Several inches of rain wreaked havoc in some areas causing flash flooding and landslides.
Places in Columbus that are normally prone to flooding saw water levels rise to destructive levels at the height of the pouring down rain.
Steven Fullerton said Whitewater rafters could have easily taken a break from the Chattahooche and gone for a ride through his backyard to Billings Road this morning.
"There's over 12 million gallons of water every minute that flow through here, and if you step in the water, it will suck you in like the tide and just pull you into it," said Fullerton, "all of this is under water, and it happens every time it rains. So you can figure the water has risen five to six feet right here in this area because so much water is coming into it. And then it floods out the road we're standing on, and neighbors can't get to their houses."
In Phenix City, authorities distributed sandbags to residents on Lee Road 2099. Stacey Chambers discovered for the first time what her neighbors have been warning her about.
"I've heard about it. We've only been here since about the middle of December, we've been told about it, but we saw it today. I'm just speechless about it. It was crazy," said Chambers.

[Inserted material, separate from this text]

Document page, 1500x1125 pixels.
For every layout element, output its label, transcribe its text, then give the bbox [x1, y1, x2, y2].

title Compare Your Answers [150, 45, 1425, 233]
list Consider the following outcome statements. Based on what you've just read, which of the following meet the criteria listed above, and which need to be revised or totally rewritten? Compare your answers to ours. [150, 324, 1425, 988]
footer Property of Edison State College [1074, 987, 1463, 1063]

A short distance away, Lee Road 500 was closed where it meets Mimosa. The water has receded from its highest levels, but Stacy Sims said the edge of the reservoir is normally seven feet further away.
"The water was so far over, you couldn't even see the grass under the guard rail," said Sims.

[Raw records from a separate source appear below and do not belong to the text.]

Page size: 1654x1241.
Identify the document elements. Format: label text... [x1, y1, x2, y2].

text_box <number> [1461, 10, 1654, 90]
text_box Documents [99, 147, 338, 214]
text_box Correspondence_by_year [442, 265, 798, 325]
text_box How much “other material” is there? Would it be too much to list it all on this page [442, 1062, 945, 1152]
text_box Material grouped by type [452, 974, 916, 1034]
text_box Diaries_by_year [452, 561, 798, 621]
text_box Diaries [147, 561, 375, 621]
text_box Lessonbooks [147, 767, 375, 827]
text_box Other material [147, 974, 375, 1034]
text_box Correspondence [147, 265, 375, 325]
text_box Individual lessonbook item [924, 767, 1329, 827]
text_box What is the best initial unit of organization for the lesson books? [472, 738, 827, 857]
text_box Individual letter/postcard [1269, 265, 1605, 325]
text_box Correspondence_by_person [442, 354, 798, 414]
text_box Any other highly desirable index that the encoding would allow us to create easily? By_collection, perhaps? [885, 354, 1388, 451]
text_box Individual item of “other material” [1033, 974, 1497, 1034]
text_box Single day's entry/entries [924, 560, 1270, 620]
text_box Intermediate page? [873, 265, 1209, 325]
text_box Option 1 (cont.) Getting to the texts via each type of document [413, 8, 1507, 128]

The family who lives in the house at the lowest point on the street has to temporarily stay somewhere else until the damage is repaired. A neighbor said the backyard has been eroding steadily but now it's reached a dangerous level.
"Today, this has gotten worse. I mean, the fence wasn't even down, I'd say a couple weeks ago, and it's gotten real bad," said Jeffery Black.
The family dog is safe after being rescued from inside the flooded house. Authorities told the family they have to stay away for their own safety.